* _EXERCISE OBJECTIVE_:
Please rewrite the data below with every "photo" changed to "image" and nothing else altered. Leave the pictures out of your answer.

* _GIVEN MATERIAL_:
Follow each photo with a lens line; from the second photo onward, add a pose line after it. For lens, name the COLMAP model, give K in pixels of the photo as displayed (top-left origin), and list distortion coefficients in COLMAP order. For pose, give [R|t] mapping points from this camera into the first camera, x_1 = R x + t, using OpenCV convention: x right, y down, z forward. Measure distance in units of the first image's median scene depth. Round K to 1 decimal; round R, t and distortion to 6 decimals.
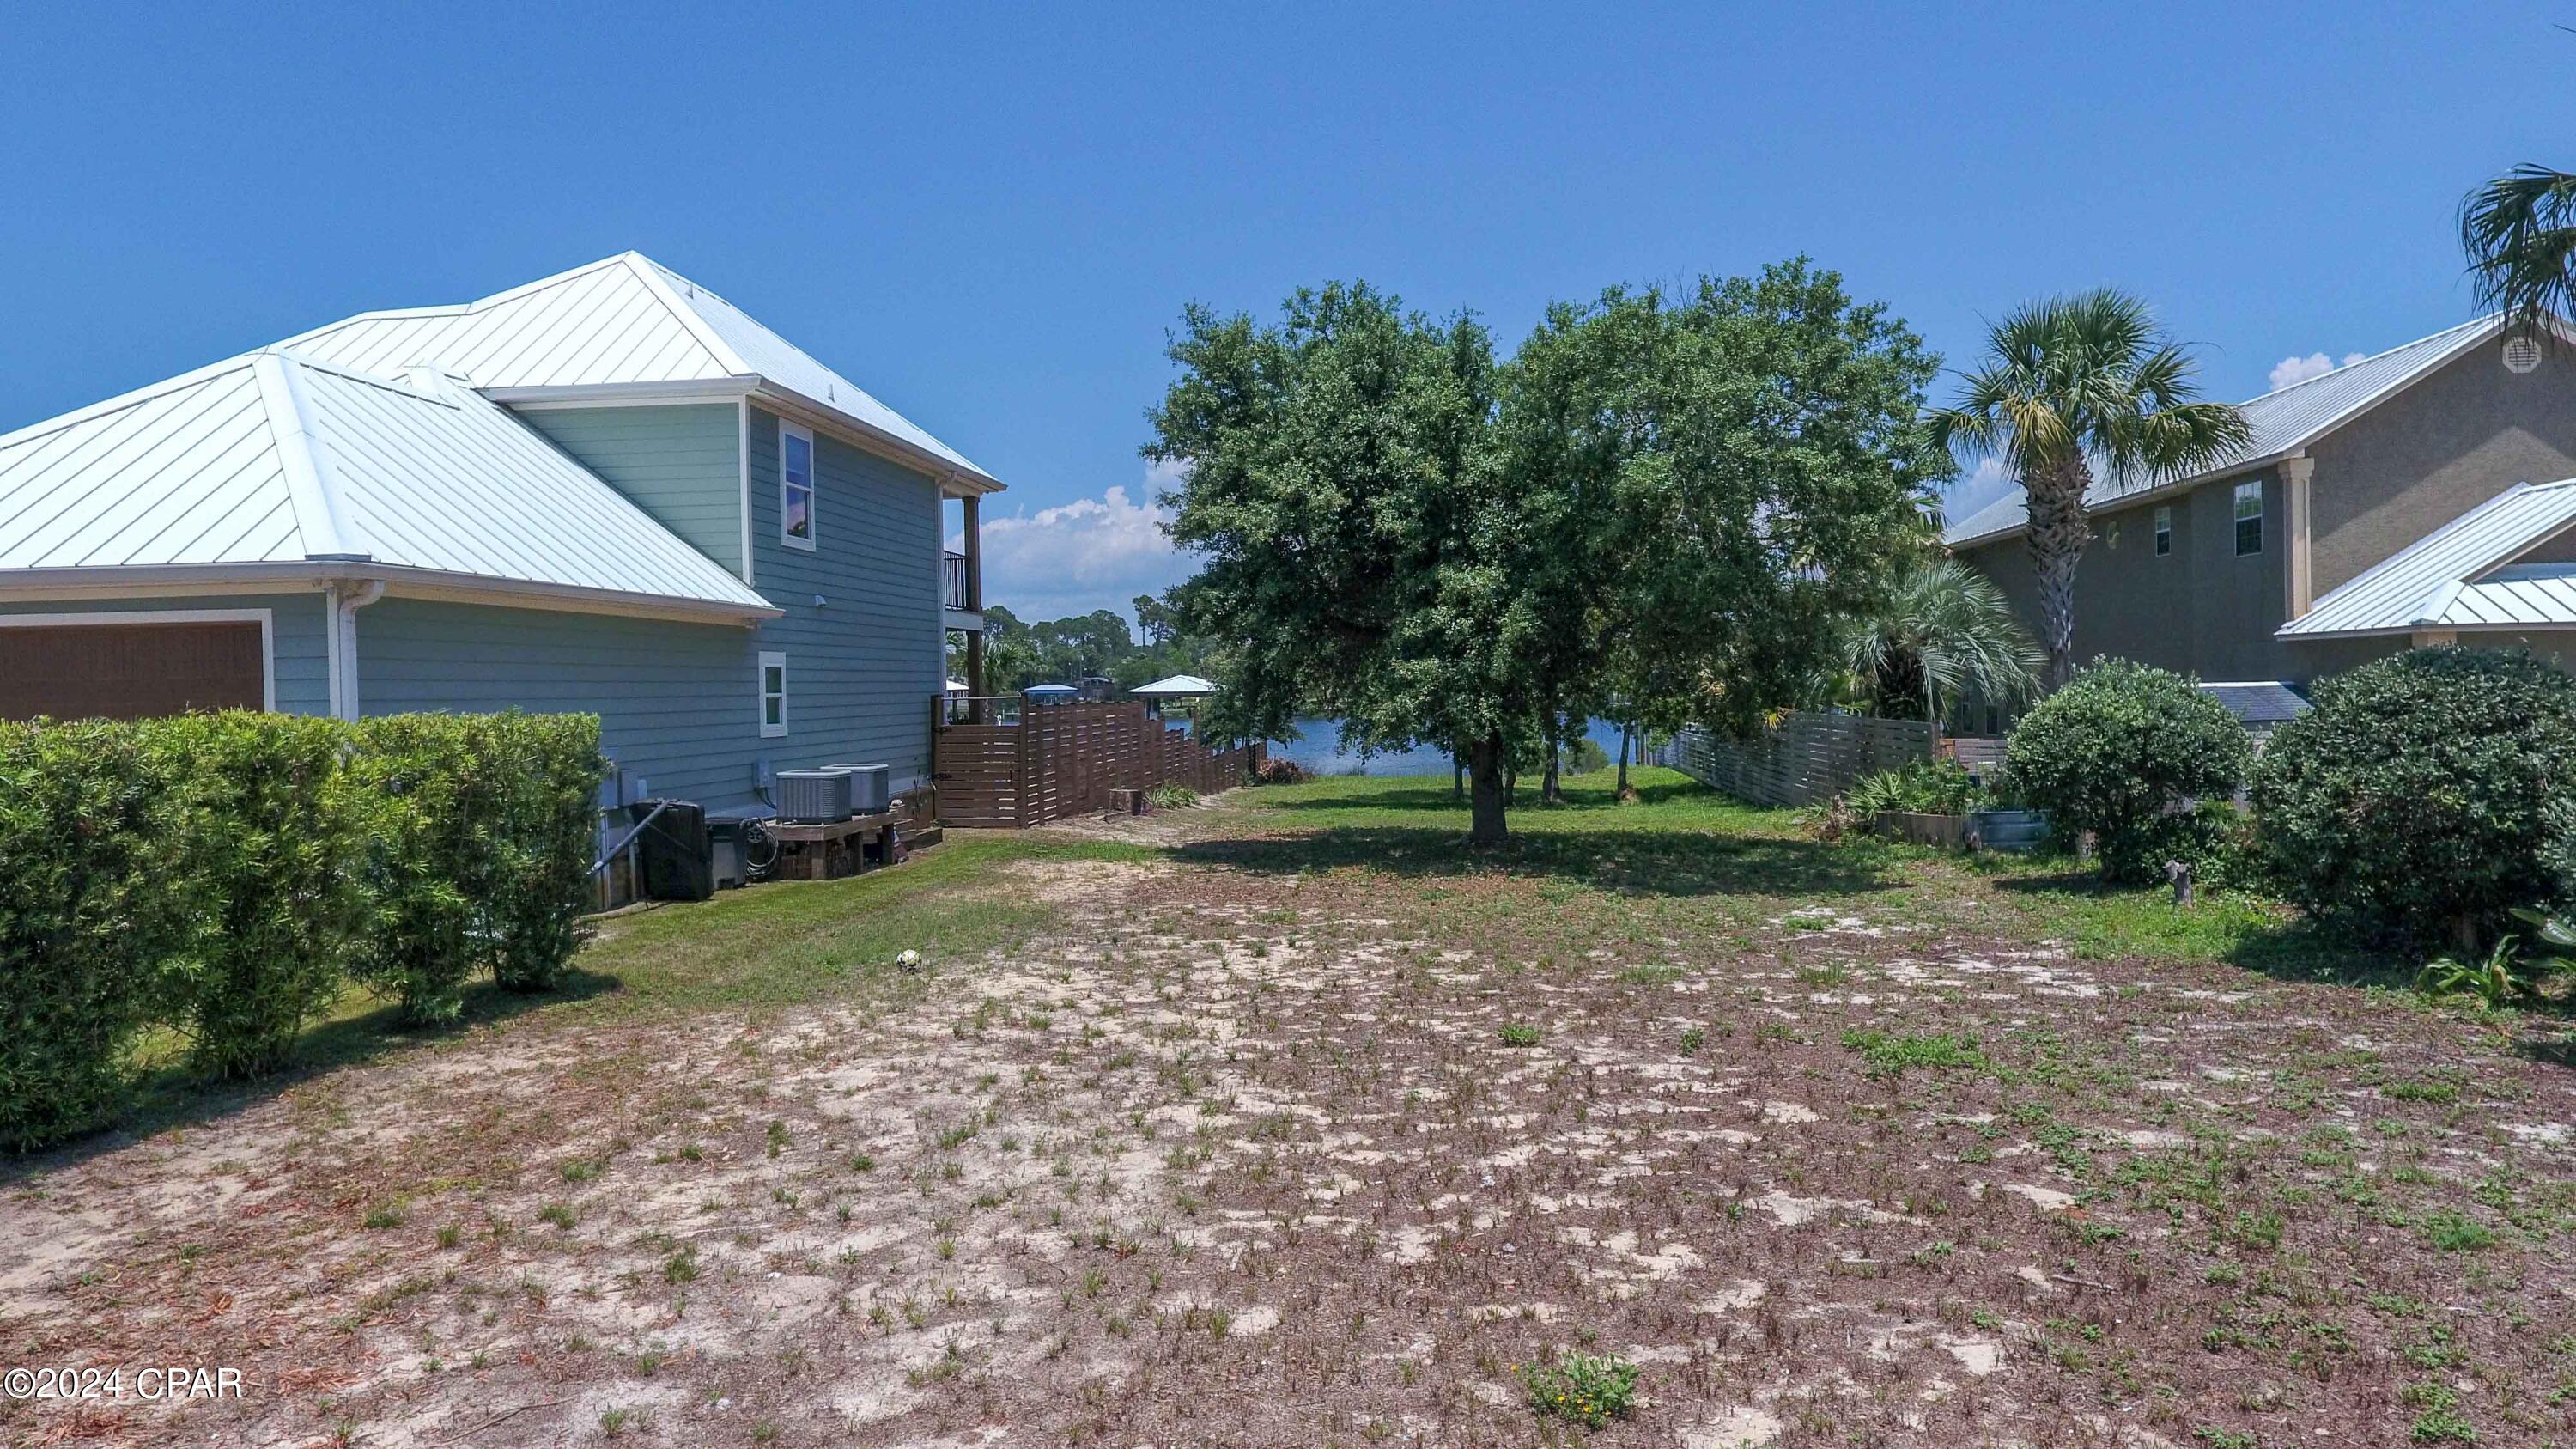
lens RADIAL K [[1505.7, 0, 1287.1], [0, 1505.7, 724.4], [0, 0, 1]] dist [0.001176, -0.000088]
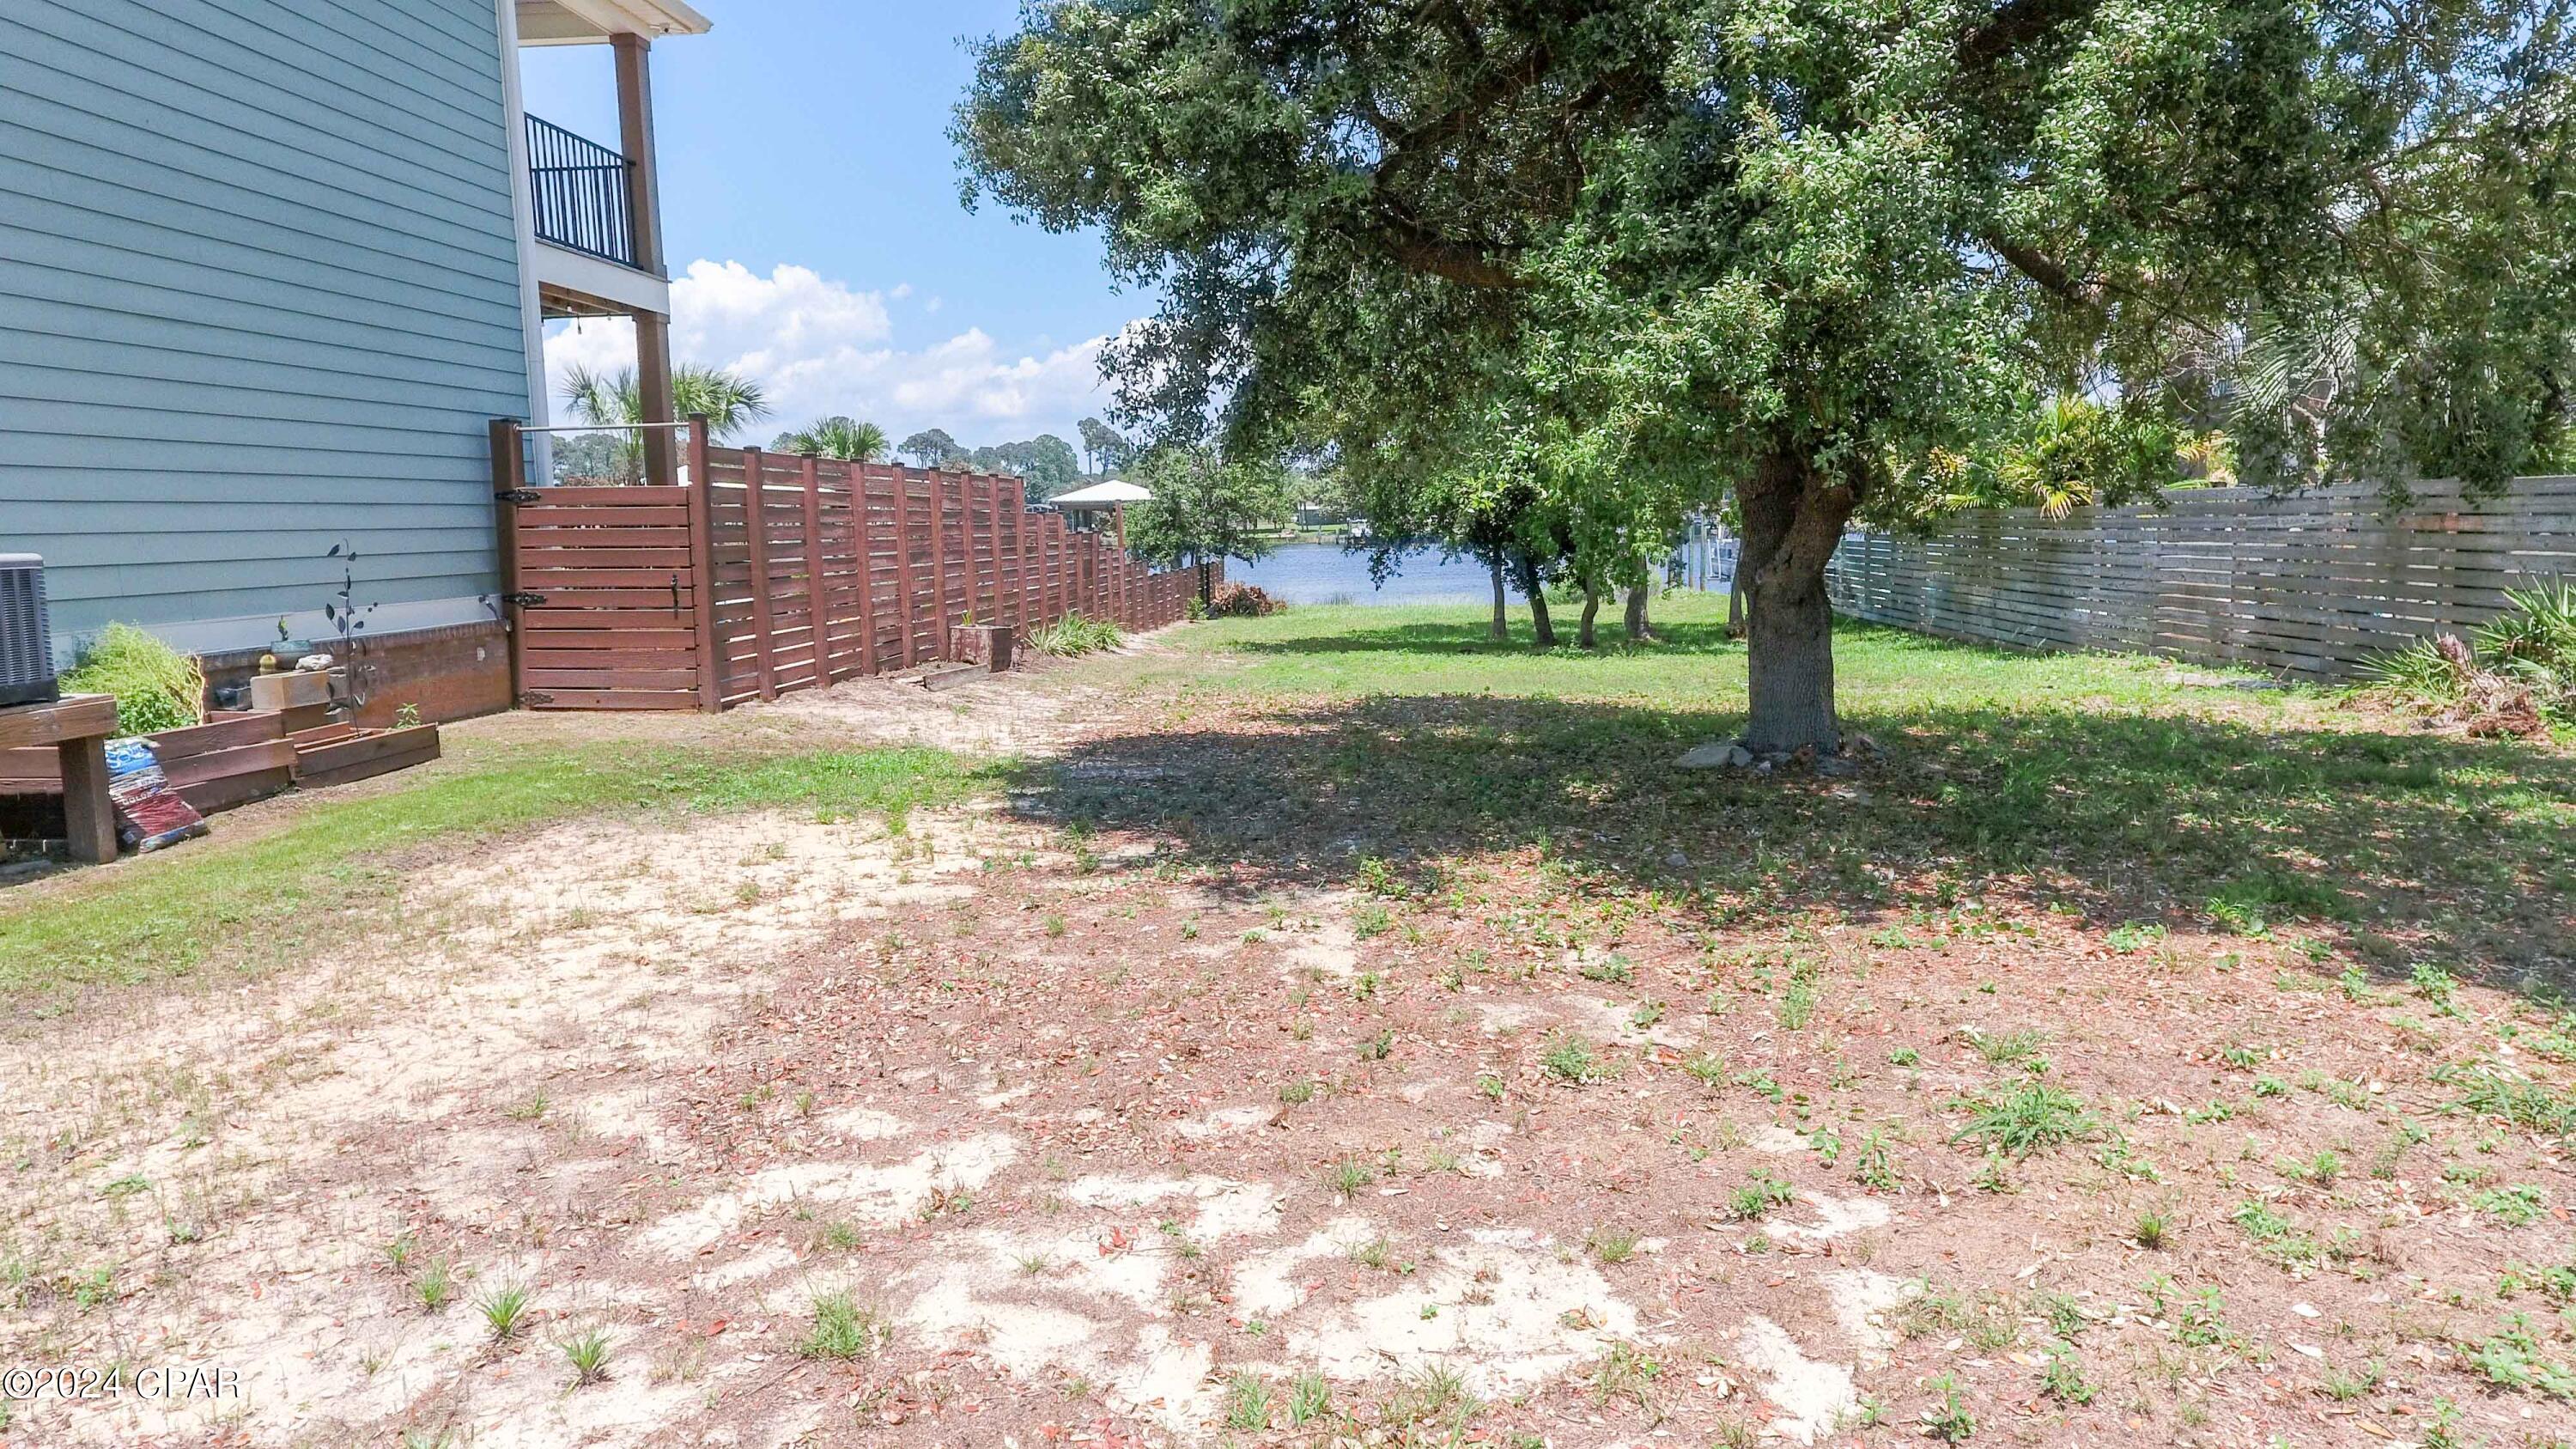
lens RADIAL K [[1505.7, 0, 1287.1], [0, 1505.7, 726.3], [0, 0, 1]] dist [0.001176, -0.000088]
pose [[0.999520, -0.006197, 0.030351, -0.005729], [0.002757, 0.993695, 0.112083, 0.010654], [-0.030854, -0.111945, 0.993235, 0.255871]]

* _EXERCISE OUTPUT_:
Follow each image with a lens line; from the second image onward, add a pose line after it. For lens, name the COLMAP model, give K in pixels of the image as displayed (top-left origin), and list distortion coefficients in COLMAP order. For pose, give [R|t] mapping points from this camera into the first camera, x_1 = R x + t, using OpenCV convention: x right, y down, z forward. Measure distance in units of the first image's median scene depth. Round K to 1 decimal; round R, t and distortion to 6 decimals.
lens RADIAL K [[1505.7, 0, 1287.1], [0, 1505.7, 724.4], [0, 0, 1]] dist [0.001176, -0.000088]
lens RADIAL K [[1505.7, 0, 1287.1], [0, 1505.7, 726.3], [0, 0, 1]] dist [0.001176, -0.000088]
pose [[0.999520, -0.006197, 0.030351, -0.005729], [0.002757, 0.993695, 0.112083, 0.010654], [-0.030854, -0.111945, 0.993235, 0.255871]]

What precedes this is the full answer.